Надоело все время подтянутым быть, улыбаться, показывать всем пример… Сколько можно?! Могу я расслабиться, наконец? Хотя бы одно дело сделал, хотя бы чисто формально: жену с дочкой на даче соединил… Могу теперь пожаловаться — пока их нет?
— А ты знаешь, — из бутыли прихлебнул, — из чего эту «Прозрачную» гонят? Отруби! А из чего холодец «Молодец» делается? Из наших ногтей! А котлета «Дантес»? Это вообще! Только названием и берет! Долго не мог я понять, из чего она, пока Джафар меня, как доверенное свое лицо, заведующего фактически здешней идеологией, в подвал к себе не позвал, где у него огромная мясорубка стоит. Грязь, пыль, мрак. «Что у тебя за санитария?» — Джафару говорю. «Тс-с!» — Джафар палец к губам поднял, потом ткнул резко в кнопку на стене. Мясорубка взвыла, и тут же к вою машины присоединился совсем жуткий вой, многоголосый, живых существ. Хруст. Вой обрывается. Пошел фарш. «Вот, — Джафар мне говорит. — Это вечный двигатель. Я изобрел! Мясорубку, в которой всегда есть мясо! Можно не класть — само приходит! Главное — мясорубку не мыть!»
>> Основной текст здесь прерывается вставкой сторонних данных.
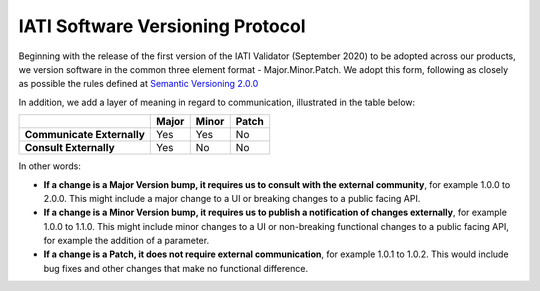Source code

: IATI Software Versioning Protocol
=================================

Beginning with the release of the first version of the IATI Validator (September 2020) to be adopted across our products, we version software in the common three element format - Major.Minor.Patch.
We adopt this form, following as closely as possible the rules defined at `Semantic Versioning 2.0.0 <https://semver.org/>`__  

In addition, we add a layer of meaning in regard to communication, illustrated in the table below:

.. list-table::
    :header-rows: 1

    * - 
      - Major
      - Minor
      - Patch

    * - **Communicate Externally**
      - Yes
      - Yes
      - No
    
    * - **Consult Externally**
      - Yes
      - No
      - No

In other words:

- **If a change is a Major Version bump, it requires us to consult with the external community**, for example 1.0.0 to 2.0.0. This might include a major change to a UI or breaking changes to a public facing API.
- **If a change is a Minor Version bump, it requires us to publish a notification of changes externally**, for example 1.0.0 to 1.1.0. This might include minor changes to a UI or non-breaking functional changes to a public facing API, for example the addition of a parameter.
- **If a change is a Patch, it does not require external communication**, for example 1.0.1 to 1.0.2. This would include bug fixes and other changes that make no functional difference.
— Да-а-а, — проговорил Кир потрясенно. — Далеко ты ушел…
— Откуда?
— От того… с чего мы когда-то начинали!
— Да.
Помолчали. Только гудел мотор.
Вспомнил я, как, выходя из храма, с крещения, почувствовал вдруг на потном лбу прохладное крестообразное дуновение… Где оно?
— …Что я могу для тебя сделать? — Кир спросил.
— Не знаю.
Молча въехали в город.
— Когда у тебя будет окно?
— Это смотря куда.
— …В светлое прошлое. — Кир улыбнулся.
— Как ты скажешь! — Я глядел на него.
Парк переходного периода
Всю ночь вспоминал, как они стояли на дороге, на тоненьких ножках, постепенно уменьшаясь…
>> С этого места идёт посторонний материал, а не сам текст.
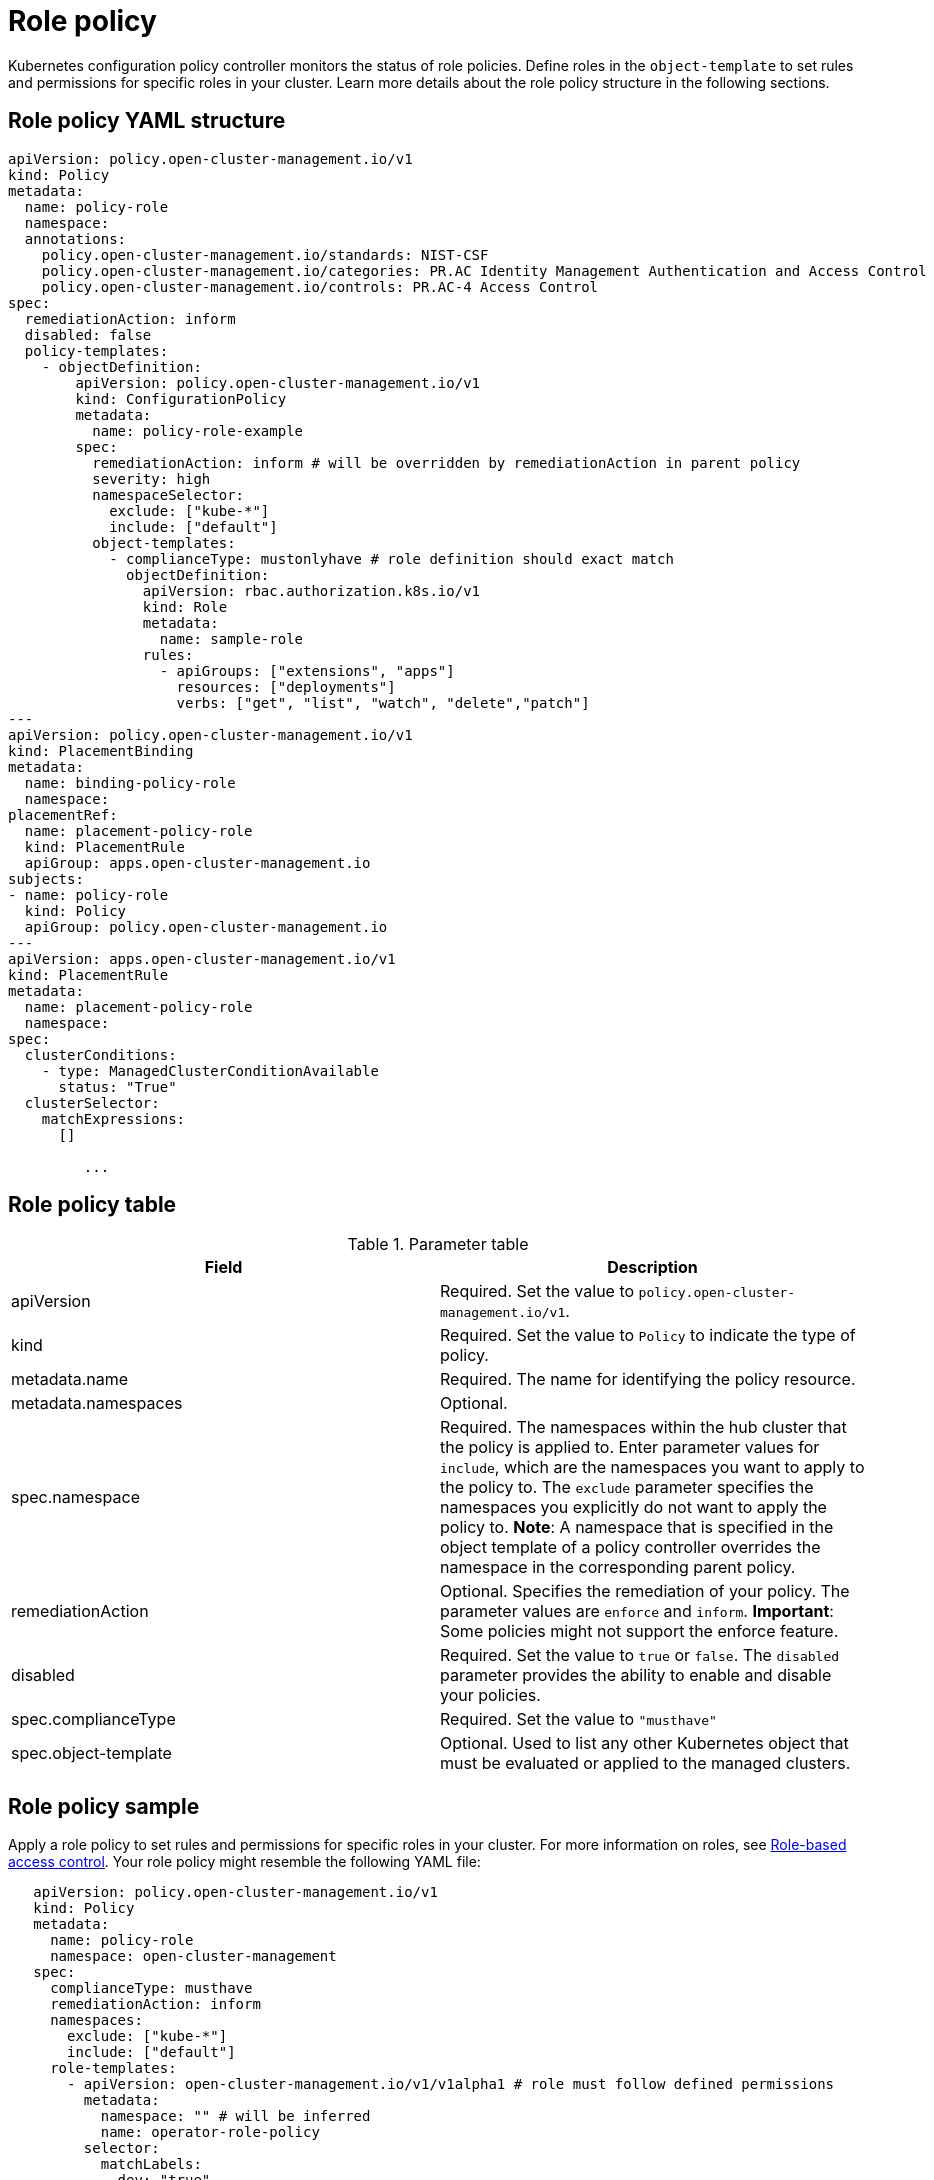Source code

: [#role-policy]
= Role policy

Kubernetes configuration policy controller monitors the status of role policies.
Define roles in the `object-template` to set rules and permissions for specific roles in your cluster.
Learn more details about the role policy structure in the following sections.

[#role-policy-yaml-structure]
== Role policy YAML structure

[source,yaml]
----
apiVersion: policy.open-cluster-management.io/v1
kind: Policy
metadata:
  name: policy-role
  namespace:
  annotations:
    policy.open-cluster-management.io/standards: NIST-CSF
    policy.open-cluster-management.io/categories: PR.AC Identity Management Authentication and Access Control
    policy.open-cluster-management.io/controls: PR.AC-4 Access Control
spec:
  remediationAction: inform
  disabled: false
  policy-templates:
    - objectDefinition:
        apiVersion: policy.open-cluster-management.io/v1
        kind: ConfigurationPolicy
        metadata:
          name: policy-role-example
        spec:
          remediationAction: inform # will be overridden by remediationAction in parent policy
          severity: high
          namespaceSelector:
            exclude: ["kube-*"]
            include: ["default"]
          object-templates:
            - complianceType: mustonlyhave # role definition should exact match
              objectDefinition:
                apiVersion: rbac.authorization.k8s.io/v1
                kind: Role
                metadata:
                  name: sample-role
                rules:
                  - apiGroups: ["extensions", "apps"]
                    resources: ["deployments"]
                    verbs: ["get", "list", "watch", "delete","patch"]
---
apiVersion: policy.open-cluster-management.io/v1
kind: PlacementBinding
metadata:
  name: binding-policy-role
  namespace: 
placementRef:
  name: placement-policy-role
  kind: PlacementRule
  apiGroup: apps.open-cluster-management.io
subjects:
- name: policy-role
  kind: Policy
  apiGroup: policy.open-cluster-management.io
---
apiVersion: apps.open-cluster-management.io/v1
kind: PlacementRule
metadata:
  name: placement-policy-role
  namespace: 
spec:
  clusterConditions:
    - type: ManagedClusterConditionAvailable
      status: "True"
  clusterSelector:
    matchExpressions:
      []

         ...
----

[#role-policy-table]
== Role policy table

.Parameter table
|===
| Field | Description

| apiVersion
| Required.
Set the value to `policy.open-cluster-management.io/v1`.

| kind
| Required.
Set the value to `Policy` to indicate the type of policy.

| metadata.name
| Required.
The name for identifying the policy resource.

| metadata.namespaces
| Optional.

| spec.namespace
| Required.
The namespaces within the hub cluster that the policy is applied to.
Enter parameter values for `include`, which are the namespaces you want to apply to the policy to.
The `exclude` parameter specifies the namespaces you explicitly do not want to apply the policy to.
*Note*: A namespace that is specified in the object template of a policy controller overrides the namespace in the corresponding parent policy.

| remediationAction
| Optional.
Specifies the remediation of your policy.
The parameter values are `enforce` and `inform`.
*Important*: Some policies might not support the enforce feature.

| disabled
| Required.
Set the value to `true` or `false`.
The `disabled` parameter provides the ability to enable and disable your policies.

| spec.complianceType
| Required.
Set the value to `"musthave"`

| spec.object-template
| Optional.
Used to list any other Kubernetes object that must be evaluated or applied to the managed clusters.
|===

[#role-policy-sample]
== Role policy sample

Apply a role policy to set rules and permissions for specific roles in your cluster.
For more information on roles, see xref:../security/security_intro.adoc#role-based-access-control[Role-based access control].
Your role policy might resemble the following YAML file:

[source,yaml]
----
   apiVersion: policy.open-cluster-management.io/v1
   kind: Policy
   metadata:
     name: policy-role
     namespace: open-cluster-management
   spec:
     complianceType: musthave
     remediationAction: inform
     namespaces:
       exclude: ["kube-*"]
       include: ["default"]
     role-templates:
       - apiVersion: open-cluster-management.io/v1/v1alpha1 # role must follow defined permissions
         metadata:
           namespace: "" # will be inferred
           name: operator-role-policy
         selector:
           matchLabels:
             dev: "true"
         complianceType: musthave # at this level, it means the role must exist with the rules that it must have the following
         rules:
           - complianceType: musthave # at this level, it means if the role exists the rule is a musthave
             policyRule:
               apiGroups: ["extensions", "apps"]
               resources: ["deployments"]
               verbs: ["get", "list", "watch", "create", "delete","patch"]
          - complianceType: "mustnothave" # at this level, it means if the role exists the rule is a mustnothave
            policyRule:
              apiGroups: ["core"]
              resources: ["secrets"]
              verbs: ["get", "list", "watch","delete", "create", "update", "patch"]
         ...
----

See xref:../security/create_role_policy.adoc#managing-role-policies[Managing role policies] for more information.
View other configuration policies that are monitored by controller, see the xref:../security/config_policy_ctrl.adoc#kubernetes-configuration-policy-controller[Kubernetes configuration policy controller] page.
Learn more about {product-title-short} RBAC, see xref:../security/security_intro.adoc#role-based-access-control[Role-based access control].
Ну все! Хватит! Выглянул в иллюминатор. Снижаемся. Раннее утро. Как давно я тут не был! В долинах между гор длинные дымы тянутся, бросают тень.
— Это не виноградники снова жгут?
— Да нет! — Кир улыбнулся. — Просто мусор.
— А-а.
Вышли слегка покачиваясь. К длинному зданию аэропорта подкатила черная «Волга».
— Из «Горного воздуха»? — Я обрадовался.
— Ну!
Поехали берегом — море тихое, перламутровое. Отражая низкое солнце, сияет стеклянный Морской вокзал.
— Помнишь нашу битву тут? — Кир улыбнулся.
«Нашу» — не совсем это так… Ну ладно! В такое утро не спорить же!
— Теперь, надеюсь, круглосуточно пускают сюда?
— Ну! — Кир гордо говорит.
— Не зря, выходит, бились?
— Ну!
Утро радости. И надпись, в которую я булыган запустил, исчезла! Не зря, выходит, живем?
Кир молча пожал мне запястье. Не зря!
И как раз в розовом утреннем свете от берега паром отходил, на котором я жену свою встретил, и особая жизнь пошла. Проехали уже — а я все смотрел вслед парому, чуть голову не отвинтил!